The jaded view, of course, is that Forest Park’s leaders are more interested in combating the harmful news of having a longtime veteran plead guilty to a federal crime he committed on the job. The story of Sgt. Mike Murphy’s felony indictment, the April 18 plea agreement and the sentencing hearing scheduled for this summer has been reported not only locally, but in the metropolitan papers as well.

Yes, this is damaging. It hurts the reputation of the community as a whole and – fairly or unfairly – it tarnishes the badges worn by the men and women who do their jobs well. For many, what they read in the press or hear from their neighbors represents the entirety of their interaction with law enforcement.

On the contrary, the praise received by a handful of detectives and officers at the April 28 council meeting was witnessed by a sparse audience. It seems unlikely, too, that those commendations will get much play in the city papers. Sure, there’s an element of spin at work here, but it won’t reach much further than the council’s chambers. And though members of the public may recognize the obvious grab for some good news, it doesn’t mean they should dismiss the merits of what was accomplished. Surely, we can all agree that none of the officers performed so admirably because they wanted to have their photo taken.

If anything, the message delivered Monday was more for the men and women in blue than an attempt to change public perceptions.

On past occasions this newspaper has editorialized on the inconsistent and shoddy leadership that has led to several years’ worth of headaches within the department. We still stand by those criticisms. Controversial termination hearings, lawsuits, federal indictments and guilty pleas are not fabrications. The department’s suffering at the hands of a lackluster reputation is the fault of no one outside the organization.

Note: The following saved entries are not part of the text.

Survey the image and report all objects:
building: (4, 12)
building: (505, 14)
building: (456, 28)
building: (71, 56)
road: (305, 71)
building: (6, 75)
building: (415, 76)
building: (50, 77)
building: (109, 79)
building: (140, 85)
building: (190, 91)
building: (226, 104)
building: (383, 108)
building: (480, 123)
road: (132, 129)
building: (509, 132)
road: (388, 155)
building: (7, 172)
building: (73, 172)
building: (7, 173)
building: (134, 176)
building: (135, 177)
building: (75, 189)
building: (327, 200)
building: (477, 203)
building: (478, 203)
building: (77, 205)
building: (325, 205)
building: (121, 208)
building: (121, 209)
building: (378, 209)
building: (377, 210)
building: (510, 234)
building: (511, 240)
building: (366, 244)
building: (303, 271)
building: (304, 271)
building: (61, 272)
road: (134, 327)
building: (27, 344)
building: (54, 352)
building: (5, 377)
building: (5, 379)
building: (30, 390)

All of this means simply that administrators in the police department have a hill to climb before those blemishes can be overlooked, or better yet, eradicated. Calling attention to those officers who have demonstrated the values and the selflessness that law enforcement worldwide has earned a reputation for makes sense, and could probably be done more often. Detectives Young Lee, Nicholas Petrovic and officers Jarlath Heveran, Dan Pater and Dan Miller are the latest examples of that here in Forest Park.